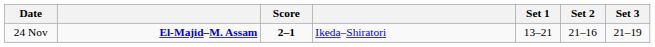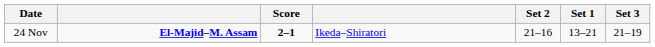columns swapped: Set 1 <-> Set 2
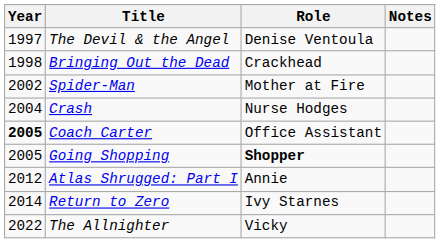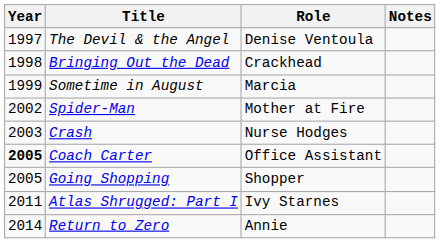+ row: 1999 | Sometime in August | Marcia
Crash | Year: 2004 -> 2003
Going Shopping | Role: bold -> normal
Atlas Shrugged: Part I | Year: 2012 -> 2011
Atlas Shrugged: Part I | Role: Annie -> Ivy Starnes
Return to Zero | Role: Ivy Starnes -> Annie
- row: 2022 | The Allnighter | Vicky
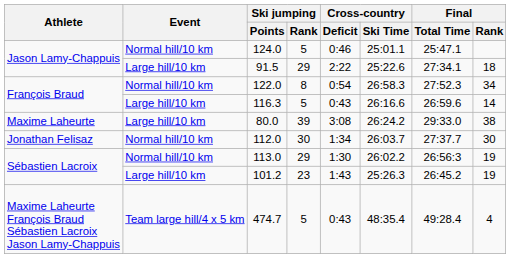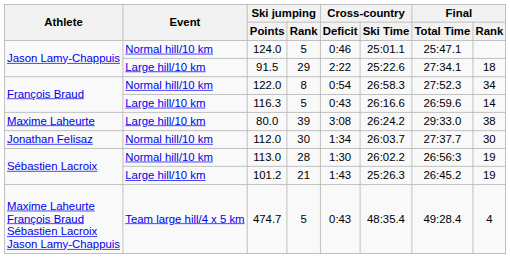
****************
[YOUR OBJECTIVE]
Please repeat each of the lines above word for word, leaving out the pictures.

[FINISHED EXERCISE]
columns swapped: Set 1 <-> Set 2
+ row: 1999 | Sometime in August | Marcia
Crash | Year: 2004 -> 2003
Going Shopping | Role: bold -> normal
Atlas Shrugged: Part I | Year: 2012 -> 2011
Atlas Shrugged: Part I | Role: Annie -> Ivy Starnes
Return to Zero | Role: Ivy Starnes -> Annie
- row: 2022 | The Allnighter | Vicky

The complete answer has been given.